• [Objective 1]: In the Athena thread below, rewrite the paragraph beginning "I have a Spark batch job" in one shorter sentence that keeps its main facts.
• [Objective 2]: Decide whether each statement below agrees with the Athena thread, answering yes or no and quoting the words of the thread that settle it: (a) The Spark batch job runs once a day. (b) The poster wants to visualize the data in QuickSight through Athena. (c) Athena picks up the new data in S3 without any manual step.
• [Objective 3]: Resume the Athena thread from the point where it stops.

How to make MSCK REPAIR TABLE execute automatically in AWS Athena
Asked Answered
J

3

48

I have a Spark batch job which is executed hourly. Each run generates and stores new data in S3 with the directory naming pattern DATA/YEAR=?/MONTH=?/DATE=?/datafile.

After uploading the data to S3, I want to investigate it using Athena. Also, I would like to visualize them in QuickSight by connecting to Athena as a data source.

The problem is that after each run of my Spark batch, the newly generated data stored in S3 will not be discovered by Athena, unless I manually run the query MSCK REPAIR TABLE.

Is there a way to make Athena update the data automatically, so that I can create a fully automatic data visualization pipeline?

Jessalin answered 29/11, 2017 at 6:49 Comment(1)

• [Supplied entries]:
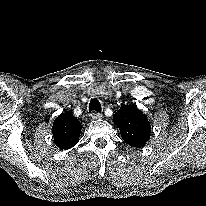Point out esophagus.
<instances>
[{
    "instance_id": "34e87169",
    "label": "esophagus",
    "mask_w": 206,
    "mask_h": 206,
    "mask_svg": "<svg viewBox=\"0 0 206 206\" xmlns=\"http://www.w3.org/2000/svg\"><path fill=\"white\" fill-rule=\"evenodd\" d=\"M90 117L92 120H98V119H101L103 117V115L101 113H98V112H93L90 115Z\"/></svg>"
}]
</instances>
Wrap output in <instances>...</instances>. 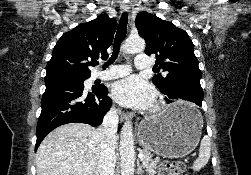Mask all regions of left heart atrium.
<instances>
[{"label": "left heart atrium", "instance_id": "39dd6f15", "mask_svg": "<svg viewBox=\"0 0 251 175\" xmlns=\"http://www.w3.org/2000/svg\"><path fill=\"white\" fill-rule=\"evenodd\" d=\"M112 95L119 103L138 108L151 107L156 97L154 89L139 76H129L115 82Z\"/></svg>", "mask_w": 251, "mask_h": 175}]
</instances>
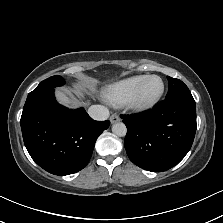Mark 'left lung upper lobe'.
I'll use <instances>...</instances> for the list:
<instances>
[{
	"mask_svg": "<svg viewBox=\"0 0 223 223\" xmlns=\"http://www.w3.org/2000/svg\"><path fill=\"white\" fill-rule=\"evenodd\" d=\"M169 90L166 99H193L188 87L179 79L167 76Z\"/></svg>",
	"mask_w": 223,
	"mask_h": 223,
	"instance_id": "1",
	"label": "left lung upper lobe"
}]
</instances>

• [Reply 1]: An hourly Spark batch job writes new data to S3 on each run, using the directory pattern DATA/YEAR=?/MONTH=?/DATE=?/datafile.

• [Reply 2]:
(a) No: "executed hourly."
(b) Yes: "I would like to visualize them in QuickSight by connecting to Athena as a data source."
(c) No: "will not be discovered by Athena, unless I manually run the query MSCK REPAIR TABLE."

• [Reply 3]:
@samuel_liew the question is not broad, it just provides some extra information for context around the question. It probably doesn't matter technically that the OP wants a fully automated data viz pipeline, but then context is important to allow people to provide guidance to solve the underlying challenge. That specific challenge is managing partitions in Athena, because they are distinct metadata objects that need to be created. That they aren't automatically created or discovered is quite unexpected, as evident by the number of upvotes on this question.Cohin
U
31

There are a number of ways to schedule this task. How do you schedule your workflows? Do you use a system like Airflow, Luigi, Azkaban, cron, or using an AWS Data pipeline?

From any of these, you should be able to fire off the following CLI command.

$ aws athena start-query-execution --query-string "MSCK REPAIR TABLE some_database.some_table" --result-configuration "OutputLocation=s3://SOMEPLACE"

Another option would be AWS Lambda. You could have a function that calls MSCK REPAIR TABLE some_database.some_table in response to a new upload to S3.

An example Lambda Function could be written as such:

import boto3

def lambda_handler(event, context):
    bucket_name = 'some_bucket'

    client = boto3.client('athena')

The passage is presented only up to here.